_Selected text_

◇ ◇ ◇ ◇ ◇

# How would you make a blackberry Skeeter Pee



## olusteebus (Apr 13, 2018)

Would you get a few pounds of fresh blackberry and ferment them in the SP? How about using Jam? Finally, how is it if you made it?


----------



## Arne (Apr 13, 2018)

I used the lees from a batch of blackberry. Everything that was left when I siphoned to the secondary. Just started the s.p. on top of the lees and didn't have to clean out the primary first. Gives a light blackberry taste to the s.p. If you would like more blackberry flavor I would probably add fresh blackberries like you suggested. If you have the extra jam and swmbo doesn't object you could probably use that instead. Good luck with it, Arne.


----------



## crooked cork (May 20, 2018)

I just made Blackcherry SP . I a gallon of Skeeter pee added one and a half cups of sugar and one package of black cherry Kool-Aid mixed it up left it sit for a couple of days till it all Blended together fabulous sweet flavor. Bih hit with the non-wine drinkers.


----------



## wildhair (May 20, 2018)

Sounds perfect for the sophisticated palate!


----------



## olusteebus (May 21, 2018)

◇ ◇ ◇ ◇ ◇

_Stored items_

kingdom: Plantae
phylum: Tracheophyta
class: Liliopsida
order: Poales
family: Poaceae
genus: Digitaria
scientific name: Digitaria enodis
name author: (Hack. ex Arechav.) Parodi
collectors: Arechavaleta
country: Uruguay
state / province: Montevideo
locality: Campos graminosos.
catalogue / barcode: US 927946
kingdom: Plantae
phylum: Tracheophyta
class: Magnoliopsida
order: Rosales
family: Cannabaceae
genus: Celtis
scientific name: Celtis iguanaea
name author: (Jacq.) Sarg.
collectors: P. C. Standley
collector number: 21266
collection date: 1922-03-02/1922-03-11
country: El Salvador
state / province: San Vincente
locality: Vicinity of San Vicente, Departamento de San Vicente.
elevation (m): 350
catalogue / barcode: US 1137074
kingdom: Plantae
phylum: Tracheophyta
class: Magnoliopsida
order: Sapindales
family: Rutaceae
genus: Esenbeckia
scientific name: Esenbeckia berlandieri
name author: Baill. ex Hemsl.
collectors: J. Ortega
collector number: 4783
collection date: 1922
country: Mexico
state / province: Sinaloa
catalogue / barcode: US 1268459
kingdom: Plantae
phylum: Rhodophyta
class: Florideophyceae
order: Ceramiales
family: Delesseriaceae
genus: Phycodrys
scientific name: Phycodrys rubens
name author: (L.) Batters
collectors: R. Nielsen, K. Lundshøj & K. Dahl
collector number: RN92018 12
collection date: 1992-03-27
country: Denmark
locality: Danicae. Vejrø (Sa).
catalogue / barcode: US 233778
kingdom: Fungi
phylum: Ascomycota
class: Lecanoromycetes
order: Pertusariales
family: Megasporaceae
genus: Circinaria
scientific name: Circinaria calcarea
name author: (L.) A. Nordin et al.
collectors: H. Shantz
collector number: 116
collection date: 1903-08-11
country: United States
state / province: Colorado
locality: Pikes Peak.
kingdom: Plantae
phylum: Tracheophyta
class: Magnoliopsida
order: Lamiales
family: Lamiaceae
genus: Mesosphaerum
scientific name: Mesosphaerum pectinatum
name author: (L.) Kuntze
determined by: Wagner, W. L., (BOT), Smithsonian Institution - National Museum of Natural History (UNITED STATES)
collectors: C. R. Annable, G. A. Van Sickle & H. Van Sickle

◇ ◇ ◇ ◇ ◇

_To do_
A. In the listing, substitute "date collected" for "collection date" in the stretch from the line containing "locality: Danicae. Vejrø (Sa)." through the line containing "scientific name: Mesosphaerum pectinatum". Give back only those lines, with nothing else changed.
B. Pick up the blackberry Skeeter Pee thread where it stops and continue it.
The thread and the listing are unrelated.

_Responses for each task_
A.
locality: Danicae. Vejrø (Sa).
catalogue / barcode: US 233778
kingdom: Fungi
phylum: Ascomycota
class: Lecanoromycetes
order: Pertusariales
family: Megasporaceae
genus: Circinaria
scientific name: Circinaria calcarea
name author: (L.) A. Nordin et al.
collectors: H. Shantz
collector number: 116
date collected: 1903-08-11
country: United States
state / province: Colorado
locality: Pikes Peak.
kingdom: Plantae
phylum: Tracheophyta
class: Magnoliopsida
order: Lamiales
family: Lamiaceae
genus: Mesosphaerum
scientific name: Mesosphaerum pectinatum

B.
I am considering using blackberry jam for backsweetening. I need to do some more research on that. What I have is actually Daves Dragon Blood.


----------



## wildhair (May 21, 2018)

Test it out on a gallon - be sure to tell us how it works. I have loads o black raspberry jam I've made. Be a good way to use up the older jars.


----------



## Heap64 (Jul 18, 2018)

I recently finished making my second 6 gallon batch of skeeter pee, my son asked for some raspberry skeeter pee. I happened to have 2 bottles of Island Mist Black Raspberry Merlot left and tried mixing it in. Tasted so great that I used both bottles of Black Raspberry to 3 gallons of the skeeter pee and we have a new family favorite. Now to name it. Its unofficial name is my bloody skeeter pee.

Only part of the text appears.